(Material to process)

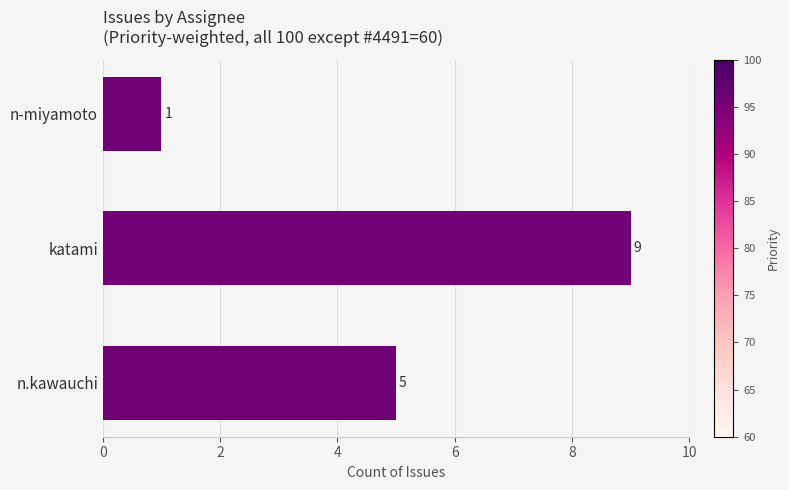

How many categories are shown in the chart?

3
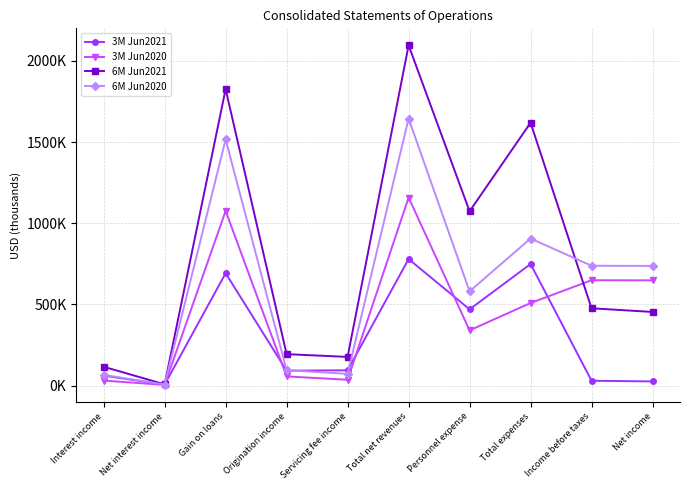

Does the chart have visible grid lines?

Yes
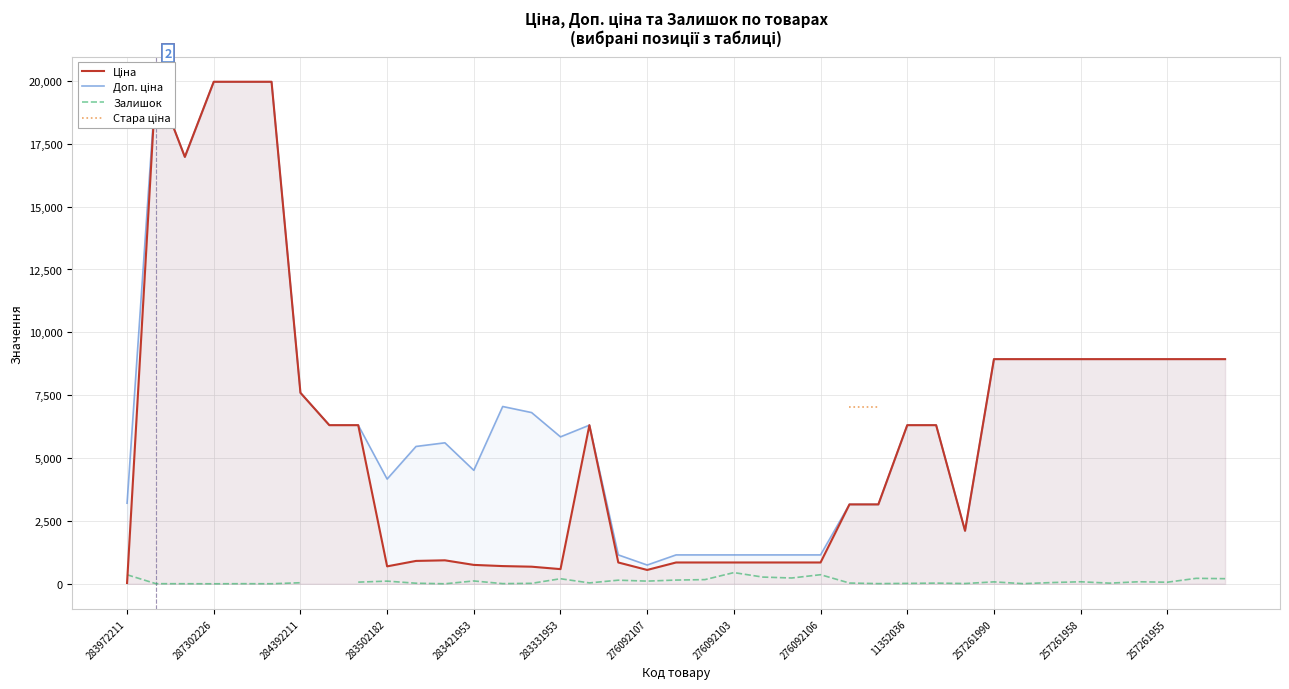

True or false: Ціна and Доп. ціна cross at least once.

False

(End Material to process)

▶ **Work instructions**:
Reproduce the data above word for word, omitting the pictures.

▶ **Your response**:
How many categories are shown in the chart?

3

Does the chart have visible grid lines?

Yes

True or false: Ціна and Доп. ціна cross at least once.

False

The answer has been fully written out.